- **Passage**:
Start of Block

Discovery Cohort: RNAs was isolated from plasma samples using a Qiagen miRNeasy Serum/Plasma Kit . Small-RNA libraries were constructed using NEXTflex Small RNA Sequencing Kit. Small-RNAseq reads were processed and quantified using the exceRpt tool available on the Genboree Workbench. ExceRpt incorporates several modifications to existing analysis methods used to assess cytosolic microRNAs (miRNAs) that specifically address experimental issues pertinent to exRNA profiling.
Validation Cohort: Quantification of selected dysregulated miRNAs (mir-331, mir-329, mir181a, mir4433, mir6734 and mir-195) was determined by RQ-PCR using TaqMan miRNA assays. PCR reactions were performed in triplicate in final volumes of 10 µl on 96 well plates. Each plate included an inter assay control (IAC) to account for run-to-run variation. Raw fluorescence (cycle threshold, CT) data were subsequently calculated. High CT values indicated low miRNA expression and vice versa. CT values were scaled to highest expressing sample and normalized to mir-16 and mir-425.
Expression of mir-331 was significantly higher in the metastatic group (n=22) compared to both the local group (n=31) and the healthy control group (n=21), (p<0.001 and p<0.001, ANOVA and post-hoc Tukey analysis), corresponding to an average fold-change of 2.58 and 2.94 respectively. There was no significant difference in mir-331 expression between the local group and the control group (p=0.825).
Expression of mir-195 was significantly lower in the metastatic group compared to both the local and the healthy control groups (p<0.001 and p=0.043, average fold-change of 0.6 and 0.73 respectively). There was no significant difference in mir-195 expression between the local and healthy control groups (p=0.087).
A logistic regression was performed to ascertain the potential of circulating miRNAs in distinguishing metastatic from local disease. Analysing each individual miRNA and combination of miRNAs, we compared the area under the curve (AUC) produced from receiver operator characteristic (ROC) curve generation using binary logistic regression. The highest AUC of 0.902 was achieved combining mir-331 and mir-195, providing a sensitivity of 95% and a specificity of 76%. The logistic regression model was significant (x2 (4) =28.98, p<0.001).

End of Block

- **Questions on the material**:
1. Answer these questions about the miRNA passage, with each answer on its own line marked (a), (b) or (c):
(a) Which kit was used to isolate RNA from plasma samples in the discovery cohort?
(b) To which two miRNAs were the CT values normalized?
(c) What AUC did the combination of mir-331 and mir-195 achieve?
2. Summarize the miRNA passage in two sentences.
3. Write a continuation of the miRNA passage, picking up after its last sentence.

- **Dataset excerpts**:
Start of Block

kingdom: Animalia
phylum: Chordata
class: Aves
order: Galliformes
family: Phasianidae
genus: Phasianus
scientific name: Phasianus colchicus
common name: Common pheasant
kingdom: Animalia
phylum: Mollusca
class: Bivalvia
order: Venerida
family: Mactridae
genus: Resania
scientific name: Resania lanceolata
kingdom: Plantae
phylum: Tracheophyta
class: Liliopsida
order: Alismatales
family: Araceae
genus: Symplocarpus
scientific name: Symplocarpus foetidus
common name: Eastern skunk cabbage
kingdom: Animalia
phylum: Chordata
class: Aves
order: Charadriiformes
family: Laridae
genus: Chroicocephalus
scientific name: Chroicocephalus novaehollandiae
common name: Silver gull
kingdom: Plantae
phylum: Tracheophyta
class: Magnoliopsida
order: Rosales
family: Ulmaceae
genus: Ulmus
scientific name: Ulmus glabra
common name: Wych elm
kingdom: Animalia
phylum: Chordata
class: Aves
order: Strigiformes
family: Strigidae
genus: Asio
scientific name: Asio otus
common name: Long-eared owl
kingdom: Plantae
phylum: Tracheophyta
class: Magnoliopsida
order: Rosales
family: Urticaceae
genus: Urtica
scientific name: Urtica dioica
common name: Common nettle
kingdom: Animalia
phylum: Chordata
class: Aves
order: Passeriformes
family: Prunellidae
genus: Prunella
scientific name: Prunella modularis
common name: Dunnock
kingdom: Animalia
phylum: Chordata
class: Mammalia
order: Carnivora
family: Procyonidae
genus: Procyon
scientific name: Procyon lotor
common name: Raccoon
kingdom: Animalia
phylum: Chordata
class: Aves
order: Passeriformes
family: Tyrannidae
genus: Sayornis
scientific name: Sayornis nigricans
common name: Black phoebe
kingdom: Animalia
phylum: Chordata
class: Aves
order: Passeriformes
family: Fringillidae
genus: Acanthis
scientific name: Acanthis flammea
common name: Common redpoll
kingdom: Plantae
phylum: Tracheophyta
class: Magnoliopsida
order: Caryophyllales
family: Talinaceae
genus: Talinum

End of Block

- **Results for each task**:
1.
(a) A Qiagen miRNeasy Serum/Plasma Kit
(b) mir-16 and mir-425
(c) 0.902

2. In a discovery cohort, small-RNA sequencing of plasma RNA was processed with the exceRpt tool, and selected miRNAs were then measured by RQ-PCR in a validation cohort. The metastatic group showed significantly higher mir-331 and significantly lower mir-195 than the local and healthy control groups, and combining these two miRNAs gave the highest AUC of 0.902 for distinguishing metastatic from local disease, with 95% sensitivity and 76% specificity.

3.
Expression of mir-181a was significantly higher in the healthy control group in comparison to the metastatic group and the local group (p=0.001 and p=0.02 respectively), however it did not distinguish the metastatic from the local group (p=0.06).
Mir-329 could not be detected reliably across all 3 groups, with a persistent CT value >35 in over 50% of samples. Mir-4433 and mir-6734 demonstrated no difference in expression between the local and metastatic groups.
In this study we have identified 2 novel miRNAs (mir-331 and mir-195) dysregulated in the circulation of patients with distant metastatic Luminal A breast cancer compared to patients with locally confined Luminal A breast cancer. In addition, we have shown that levels of these miRNA are comparable in age-matched healthy controls to the patients with local breast cancer.
Mir-195 has previously been investigated as a suppressor of metastatic disease in breast cancer nut to our knowledge this is the first study to identify mir-331 as a potential promoter of breast cancer metastasis. Further research is required to elucidate the precise mechanism of mir-331 in breast cancer, and also to establish if dysregulation of this miRNA profile precedes the development of metastatic disease and can contribute to the evolving paradigm of breast cancer management.